* Work task: For this exercise, transcribe all of the records exactly as given.

* Study material:
+++

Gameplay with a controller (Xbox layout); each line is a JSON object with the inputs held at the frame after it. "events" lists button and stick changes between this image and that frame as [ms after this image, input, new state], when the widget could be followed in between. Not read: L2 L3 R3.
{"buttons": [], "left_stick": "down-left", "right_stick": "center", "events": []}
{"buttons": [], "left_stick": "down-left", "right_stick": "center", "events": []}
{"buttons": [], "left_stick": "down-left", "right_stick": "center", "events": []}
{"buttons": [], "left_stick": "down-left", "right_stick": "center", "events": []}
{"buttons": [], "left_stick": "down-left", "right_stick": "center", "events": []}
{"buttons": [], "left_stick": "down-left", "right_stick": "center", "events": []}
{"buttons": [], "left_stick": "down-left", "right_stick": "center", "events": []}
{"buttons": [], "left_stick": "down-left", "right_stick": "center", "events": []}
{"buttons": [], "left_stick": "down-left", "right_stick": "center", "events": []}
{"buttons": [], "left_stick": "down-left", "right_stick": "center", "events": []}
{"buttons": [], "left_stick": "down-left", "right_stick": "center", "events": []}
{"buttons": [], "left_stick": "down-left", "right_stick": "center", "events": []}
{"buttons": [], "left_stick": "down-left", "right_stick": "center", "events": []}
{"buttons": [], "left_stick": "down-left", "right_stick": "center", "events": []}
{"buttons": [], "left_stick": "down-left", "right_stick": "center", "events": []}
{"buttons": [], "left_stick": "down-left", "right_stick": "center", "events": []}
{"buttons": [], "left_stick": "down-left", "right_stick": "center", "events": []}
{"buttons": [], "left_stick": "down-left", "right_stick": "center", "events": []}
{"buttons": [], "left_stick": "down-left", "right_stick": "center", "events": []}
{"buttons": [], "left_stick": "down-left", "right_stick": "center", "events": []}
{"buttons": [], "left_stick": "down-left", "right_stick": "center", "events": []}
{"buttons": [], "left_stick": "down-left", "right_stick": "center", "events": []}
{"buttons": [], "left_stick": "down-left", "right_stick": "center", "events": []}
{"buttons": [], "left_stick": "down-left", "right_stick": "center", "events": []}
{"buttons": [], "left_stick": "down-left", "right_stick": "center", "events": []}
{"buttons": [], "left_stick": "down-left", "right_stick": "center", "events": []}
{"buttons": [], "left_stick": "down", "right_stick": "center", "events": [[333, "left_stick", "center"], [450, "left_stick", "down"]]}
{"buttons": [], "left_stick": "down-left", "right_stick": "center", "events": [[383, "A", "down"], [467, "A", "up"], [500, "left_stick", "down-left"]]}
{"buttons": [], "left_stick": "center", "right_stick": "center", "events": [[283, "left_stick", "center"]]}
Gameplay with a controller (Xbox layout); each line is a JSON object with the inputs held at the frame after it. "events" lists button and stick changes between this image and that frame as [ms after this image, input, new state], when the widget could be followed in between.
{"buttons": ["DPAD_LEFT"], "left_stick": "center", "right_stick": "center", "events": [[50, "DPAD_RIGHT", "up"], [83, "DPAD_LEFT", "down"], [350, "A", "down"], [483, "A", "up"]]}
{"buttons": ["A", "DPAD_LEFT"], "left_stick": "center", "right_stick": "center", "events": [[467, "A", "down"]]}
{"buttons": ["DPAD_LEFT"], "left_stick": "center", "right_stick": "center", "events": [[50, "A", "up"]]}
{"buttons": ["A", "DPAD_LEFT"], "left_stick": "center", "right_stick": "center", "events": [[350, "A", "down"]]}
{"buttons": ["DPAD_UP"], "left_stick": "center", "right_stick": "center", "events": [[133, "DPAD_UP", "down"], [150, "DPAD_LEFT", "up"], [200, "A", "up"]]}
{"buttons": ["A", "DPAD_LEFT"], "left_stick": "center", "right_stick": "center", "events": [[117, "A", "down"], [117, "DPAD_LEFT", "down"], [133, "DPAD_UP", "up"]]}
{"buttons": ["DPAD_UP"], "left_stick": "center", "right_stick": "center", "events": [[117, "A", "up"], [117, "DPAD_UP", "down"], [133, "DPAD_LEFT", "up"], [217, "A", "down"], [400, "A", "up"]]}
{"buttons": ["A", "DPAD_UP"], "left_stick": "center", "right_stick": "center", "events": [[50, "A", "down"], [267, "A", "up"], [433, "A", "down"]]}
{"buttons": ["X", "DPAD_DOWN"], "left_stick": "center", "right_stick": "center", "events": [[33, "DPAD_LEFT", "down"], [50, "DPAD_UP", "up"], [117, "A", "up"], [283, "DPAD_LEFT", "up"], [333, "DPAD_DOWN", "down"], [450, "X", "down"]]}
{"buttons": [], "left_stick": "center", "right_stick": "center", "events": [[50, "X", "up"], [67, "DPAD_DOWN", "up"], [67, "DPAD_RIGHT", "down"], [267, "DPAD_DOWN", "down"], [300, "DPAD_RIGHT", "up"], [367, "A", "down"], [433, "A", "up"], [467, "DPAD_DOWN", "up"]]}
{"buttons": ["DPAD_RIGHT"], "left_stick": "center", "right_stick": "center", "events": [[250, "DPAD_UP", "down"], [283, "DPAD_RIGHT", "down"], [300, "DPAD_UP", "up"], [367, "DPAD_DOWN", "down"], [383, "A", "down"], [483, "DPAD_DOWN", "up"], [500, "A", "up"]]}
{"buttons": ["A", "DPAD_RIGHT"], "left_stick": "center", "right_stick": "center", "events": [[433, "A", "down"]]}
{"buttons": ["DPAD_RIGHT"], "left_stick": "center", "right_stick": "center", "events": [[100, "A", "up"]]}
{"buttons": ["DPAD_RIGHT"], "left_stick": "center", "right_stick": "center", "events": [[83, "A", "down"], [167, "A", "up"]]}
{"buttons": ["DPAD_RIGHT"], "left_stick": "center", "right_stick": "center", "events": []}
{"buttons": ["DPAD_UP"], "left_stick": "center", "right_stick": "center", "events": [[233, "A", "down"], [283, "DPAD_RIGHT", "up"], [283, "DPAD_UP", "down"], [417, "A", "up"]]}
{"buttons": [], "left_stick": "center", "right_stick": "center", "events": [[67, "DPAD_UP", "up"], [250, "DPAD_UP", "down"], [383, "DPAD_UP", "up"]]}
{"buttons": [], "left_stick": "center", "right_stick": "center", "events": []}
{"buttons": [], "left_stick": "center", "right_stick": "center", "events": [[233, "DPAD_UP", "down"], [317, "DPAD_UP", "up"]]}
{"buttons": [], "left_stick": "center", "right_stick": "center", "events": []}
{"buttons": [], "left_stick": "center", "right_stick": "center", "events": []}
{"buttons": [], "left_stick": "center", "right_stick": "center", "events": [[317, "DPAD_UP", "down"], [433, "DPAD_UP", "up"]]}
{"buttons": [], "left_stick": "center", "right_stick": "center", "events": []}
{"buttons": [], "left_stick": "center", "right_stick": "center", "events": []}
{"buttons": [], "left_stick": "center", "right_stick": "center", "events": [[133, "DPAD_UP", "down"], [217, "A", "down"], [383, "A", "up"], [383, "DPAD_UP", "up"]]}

+++

* Final answer:
Gameplay with a controller (Xbox layout); each line is a JSON object with the inputs held at the frame after it. "events" lists button and stick changes between this image and that frame as [ms after this image, input, new state], when the widget could be followed in between. Not read: L2 L3 R3.
{"buttons": [], "left_stick": "down-left", "right_stick": "center", "events": []}
{"buttons": [], "left_stick": "down-left", "right_stick": "center", "events": []}
{"buttons": [], "left_stick": "down-left", "right_stick": "center", "events": []}
{"buttons": [], "left_stick": "down-left", "right_stick": "center", "events": []}
{"buttons": [], "left_stick": "down-left", "right_stick": "center", "events": []}
{"buttons": [], "left_stick": "down-left", "right_stick": "center", "events": []}
{"buttons": [], "left_stick": "down-left", "right_stick": "center", "events": []}
{"buttons": [], "left_stick": "down-left", "right_stick": "center", "events": []}
{"buttons": [], "left_stick": "down-left", "right_stick": "center", "events": []}
{"buttons": [], "left_stick": "down-left", "right_stick": "center", "events": []}
{"buttons": [], "left_stick": "down-left", "right_stick": "center", "events": []}
{"buttons": [], "left_stick": "down-left", "right_stick": "center", "events": []}
{"buttons": [], "left_stick": "down-left", "right_stick": "center", "events": []}
{"buttons": [], "left_stick": "down-left", "right_stick": "center", "events": []}
{"buttons": [], "left_stick": "down-left", "right_stick": "center", "events": []}
{"buttons": [], "left_stick": "down-left", "right_stick": "center", "events": []}
{"buttons": [], "left_stick": "down-left", "right_stick": "center", "events": []}
{"buttons": [], "left_stick": "down-left", "right_stick": "center", "events": []}
{"buttons": [], "left_stick": "down-left", "right_stick": "center", "events": []}
{"buttons": [], "left_stick": "down-left", "right_stick": "center", "events": []}
{"buttons": [], "left_stick": "down-left", "right_stick": "center", "events": []}
{"buttons": [], "left_stick": "down-left", "right_stick": "center", "events": []}
{"buttons": [], "left_stick": "down-left", "right_stick": "center", "events": []}
{"buttons": [], "left_stick": "down-left", "right_stick": "center", "events": []}
{"buttons": [], "left_stick": "down-left", "right_stick": "center", "events": []}
{"buttons": [], "left_stick": "down-left", "right_stick": "center", "events": []}
{"buttons": [], "left_stick": "down", "right_stick": "center", "events": [[333, "left_stick", "center"], [450, "left_stick", "down"]]}
{"buttons": [], "left_stick": "down-left", "right_stick": "center", "events": [[383, "A", "down"], [467, "A", "up"], [500, "left_stick", "down-left"]]}
{"buttons": [], "left_stick": "center", "right_stick": "center", "events": [[283, "left_stick", "center"]]}
Gameplay with a controller (Xbox layout); each line is a JSON object with the inputs held at the frame after it. "events" lists button and stick changes between this image and that frame as [ms after this image, input, new state], when the widget could be followed in between.
{"buttons": ["DPAD_LEFT"], "left_stick": "center", "right_stick": "center", "events": [[50, "DPAD_RIGHT", "up"], [83, "DPAD_LEFT", "down"], [350, "A", "down"], [483, "A", "up"]]}
{"buttons": ["A", "DPAD_LEFT"], "left_stick": "center", "right_stick": "center", "events": [[467, "A", "down"]]}
{"buttons": ["DPAD_LEFT"], "left_stick": "center", "right_stick": "center", "events": [[50, "A", "up"]]}
{"buttons": ["A", "DPAD_LEFT"], "left_stick": "center", "right_stick": "center", "events": [[350, "A", "down"]]}
{"buttons": ["DPAD_UP"], "left_stick": "center", "right_stick": "center", "events": [[133, "DPAD_UP", "down"], [150, "DPAD_LEFT", "up"], [200, "A", "up"]]}
{"buttons": ["A", "DPAD_LEFT"], "left_stick": "center", "right_stick": "center", "events": [[117, "A", "down"], [117, "DPAD_LEFT", "down"], [133, "DPAD_UP", "up"]]}
{"buttons": ["DPAD_UP"], "left_stick": "center", "right_stick": "center", "events": [[117, "A", "up"], [117, "DPAD_UP", "down"], [133, "DPAD_LEFT", "up"], [217, "A", "down"], [400, "A", "up"]]}
{"buttons": ["A", "DPAD_UP"], "left_stick": "center", "right_stick": "center", "events": [[50, "A", "down"], [267, "A", "up"], [433, "A", "down"]]}
{"buttons": ["X", "DPAD_DOWN"], "left_stick": "center", "right_stick": "center", "events": [[33, "DPAD_LEFT", "down"], [50, "DPAD_UP", "up"], [117, "A", "up"], [283, "DPAD_LEFT", "up"], [333, "DPAD_DOWN", "down"], [450, "X", "down"]]}
{"buttons": [], "left_stick": "center", "right_stick": "center", "events": [[50, "X", "up"], [67, "DPAD_DOWN", "up"], [67, "DPAD_RIGHT", "down"], [267, "DPAD_DOWN", "down"], [300, "DPAD_RIGHT", "up"], [367, "A", "down"], [433, "A", "up"], [467, "DPAD_DOWN", "up"]]}
{"buttons": ["DPAD_RIGHT"], "left_stick": "center", "right_stick": "center", "events": [[250, "DPAD_UP", "down"], [283, "DPAD_RIGHT", "down"], [300, "DPAD_UP", "up"], [367, "DPAD_DOWN", "down"], [383, "A", "down"], [483, "DPAD_DOWN", "up"], [500, "A", "up"]]}
{"buttons": ["A", "DPAD_RIGHT"], "left_stick": "center", "right_stick": "center", "events": [[433, "A", "down"]]}
{"buttons": ["DPAD_RIGHT"], "left_stick": "center", "right_stick": "center", "events": [[100, "A", "up"]]}
{"buttons": ["DPAD_RIGHT"], "left_stick": "center", "right_stick": "center", "events": [[83, "A", "down"], [167, "A", "up"]]}
{"buttons": ["DPAD_RIGHT"], "left_stick": "center", "right_stick": "center", "events": []}
{"buttons": ["DPAD_UP"], "left_stick": "center", "right_stick": "center", "events": [[233, "A", "down"], [283, "DPAD_RIGHT", "up"], [283, "DPAD_UP", "down"], [417, "A", "up"]]}
{"buttons": [], "left_stick": "center", "right_stick": "center", "events": [[67, "DPAD_UP", "up"], [250, "DPAD_UP", "down"], [383, "DPAD_UP", "up"]]}
{"buttons": [], "left_stick": "center", "right_stick": "center", "events": []}
{"buttons": [], "left_stick": "center", "right_stick": "center", "events": [[233, "DPAD_UP", "down"], [317, "DPAD_UP", "up"]]}
{"buttons": [], "left_stick": "center", "right_stick": "center", "events": []}
{"buttons": [], "left_stick": "center", "right_stick": "center", "events": []}
{"buttons": [], "left_stick": "center", "right_stick": "center", "events": [[317, "DPAD_UP", "down"], [433, "DPAD_UP", "up"]]}
{"buttons": [], "left_stick": "center", "right_stick": "center", "events": []}
{"buttons": [], "left_stick": "center", "right_stick": "center", "events": []}
{"buttons": [], "left_stick": "center", "right_stick": "center", "events": [[133, "DPAD_UP", "down"], [217, "A", "down"], [383, "A", "up"], [383, "DPAD_UP", "up"]]}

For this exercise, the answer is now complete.